(Records contained in a dataset)
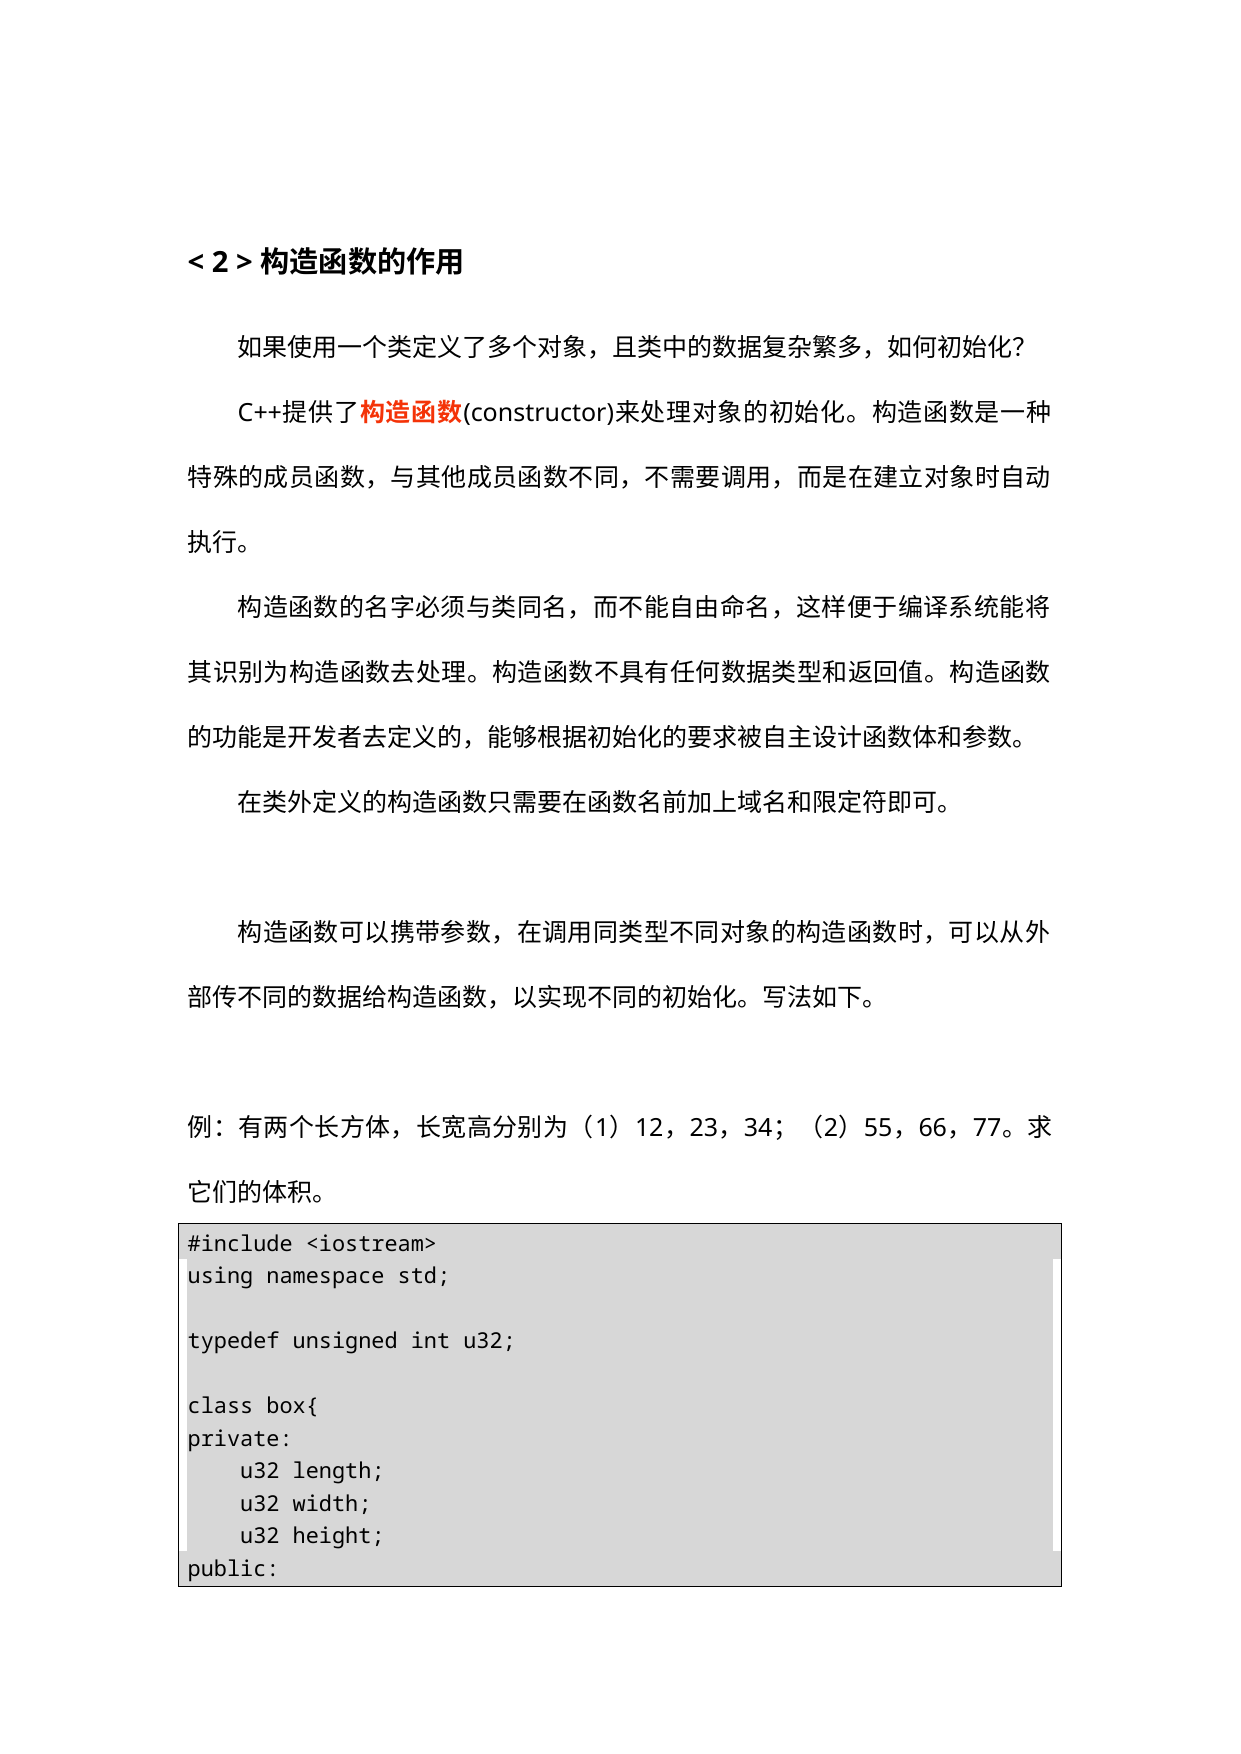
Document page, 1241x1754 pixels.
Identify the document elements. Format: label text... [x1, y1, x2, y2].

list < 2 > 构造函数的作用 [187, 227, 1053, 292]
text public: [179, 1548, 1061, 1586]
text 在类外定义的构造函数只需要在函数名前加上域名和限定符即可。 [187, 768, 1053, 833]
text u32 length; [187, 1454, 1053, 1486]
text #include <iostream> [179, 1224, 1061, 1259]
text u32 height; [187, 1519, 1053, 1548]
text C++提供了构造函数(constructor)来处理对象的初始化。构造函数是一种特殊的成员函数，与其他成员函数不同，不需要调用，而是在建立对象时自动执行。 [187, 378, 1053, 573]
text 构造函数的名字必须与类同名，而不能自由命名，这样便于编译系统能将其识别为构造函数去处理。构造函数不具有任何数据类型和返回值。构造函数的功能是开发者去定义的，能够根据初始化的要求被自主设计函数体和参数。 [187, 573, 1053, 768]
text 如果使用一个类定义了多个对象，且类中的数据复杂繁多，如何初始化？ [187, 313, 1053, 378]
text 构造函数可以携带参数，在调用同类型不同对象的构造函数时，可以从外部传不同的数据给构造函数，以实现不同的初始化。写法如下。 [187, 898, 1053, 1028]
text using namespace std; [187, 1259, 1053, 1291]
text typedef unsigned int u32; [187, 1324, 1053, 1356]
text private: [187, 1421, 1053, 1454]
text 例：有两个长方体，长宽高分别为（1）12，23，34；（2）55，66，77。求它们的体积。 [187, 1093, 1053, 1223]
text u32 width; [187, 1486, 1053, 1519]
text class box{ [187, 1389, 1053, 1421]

(Task brief)
All of the records need to be reproduced exactly, with each picture omitted.

(Solution for this task)
Document page, 1241x1754 pixels.
Identify the document elements. Format: label text... [x1, y1, x2, y2].

list < 2 > 构造函数的作用 [187, 227, 1053, 292]
text public: [179, 1548, 1061, 1586]
text 在类外定义的构造函数只需要在函数名前加上域名和限定符即可。 [187, 768, 1053, 833]
text u32 length; [187, 1454, 1053, 1486]
text #include <iostream> [179, 1224, 1061, 1259]
text u32 height; [187, 1519, 1053, 1548]
text C++提供了构造函数(constructor)来处理对象的初始化。构造函数是一种特殊的成员函数，与其他成员函数不同，不需要调用，而是在建立对象时自动执行。 [187, 378, 1053, 573]
text 构造函数的名字必须与类同名，而不能自由命名，这样便于编译系统能将其识别为构造函数去处理。构造函数不具有任何数据类型和返回值。构造函数的功能是开发者去定义的，能够根据初始化的要求被自主设计函数体和参数。 [187, 573, 1053, 768]
text 如果使用一个类定义了多个对象，且类中的数据复杂繁多，如何初始化？ [187, 313, 1053, 378]
text 构造函数可以携带参数，在调用同类型不同对象的构造函数时，可以从外部传不同的数据给构造函数，以实现不同的初始化。写法如下。 [187, 898, 1053, 1028]
text using namespace std; [187, 1259, 1053, 1291]
text typedef unsigned int u32; [187, 1324, 1053, 1356]
text private: [187, 1421, 1053, 1454]
text 例：有两个长方体，长宽高分别为（1）12，23，34；（2）55，66，77。求它们的体积。 [187, 1093, 1053, 1223]
text u32 width; [187, 1486, 1053, 1519]
text class box{ [187, 1389, 1053, 1421]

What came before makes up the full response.